Obviously, integrating CITES reference points was the easy way out. But this left a very real world problem: none of the applicable paperwork requirements had been imposed on the parties with ownership. Thus current owners should be able to prove through original records the importation dates of wild-sourced “grandfathered” birds, pr sufficient pedigree or breeding records of  F2 grandchildren of those grandfathered parrots.

And that’s where the proverbial sh*t hits the fan. First of all, the only parties ever obligated to maintain importation documentation were the Quarantine operators. But FWS now claims the designated document retention period for such records was only five years. As hyacinth macaws are not sexually mature until seven or eight years, may not breed until fifteen years, and have a potential reproductive lifespan of about 65 years, the adoption of a five year document retention policy was at best short sighted and at worst something from Theatre of the Absurd. Shall you or I Wait For Godot, or has the Quarantine operator already diverted him?!

Second, no law or regulation ever imposed pedigree record-keeping requirements on breeders, nor did any law or regulation every designate a self-regulatory national aviculture organization as the body authorized to impose such requirements on its members.

The overarching purpose of the constitutionally sufficient Notice and Comment procedure for federal government agencies is to prevent arbitrary and capricious post hoc decision making.

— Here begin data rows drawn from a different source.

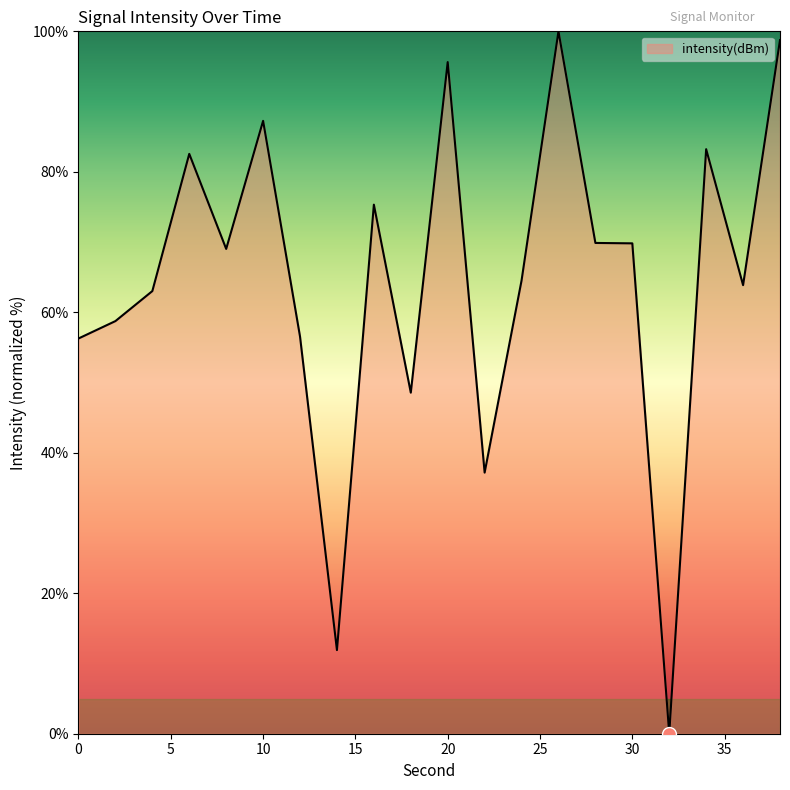

What is the greatest value displayed?

100.0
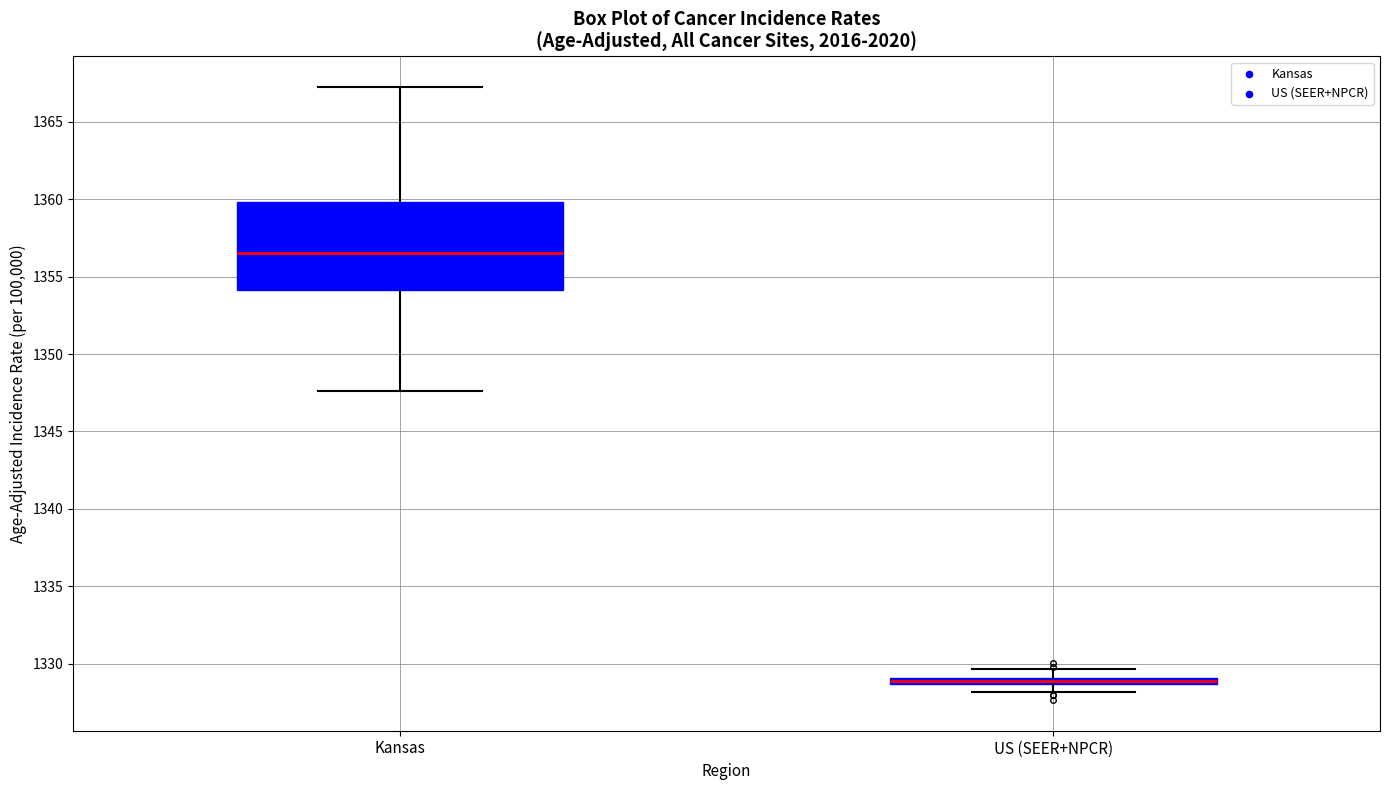

Where does the lower whisker of the box for Kansas end on the y-axis? The values are not printed on the chart, so give them approximately, as read against the axis.

1347.5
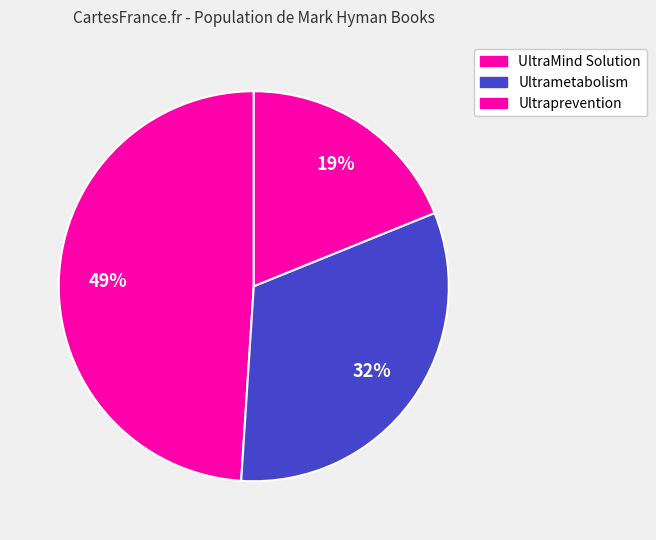

To the nearest percent, what is the difference between the UltraMind Solution and Ultrametabolism slice percentages?

17%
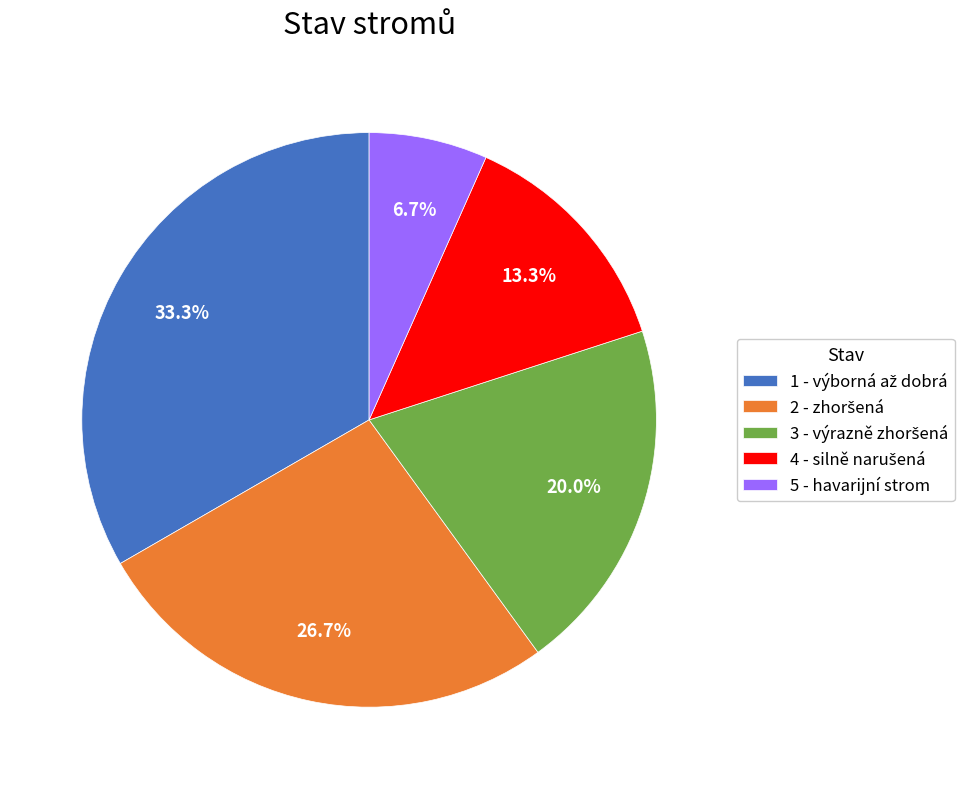

Count the number of slices in the pie.

5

In other words, our legal system generally does not charge unwitting parties with achieving the impossible: when a new legal requirement is imposed and logical demonstrates that in certain circumstances a party had no possible means of meeting the post hoc requirements, those parties are “grandfathered” into the class of people deemed compliant.

Either the FWS should observe the culturally appropriate practice of grandfathering, or the agency officers should “return to the drawing board” and specify rational and realistic requirements rather than, as it has to this point, incorporate impractical rules arising from a later, inapplicable parallel legal construct.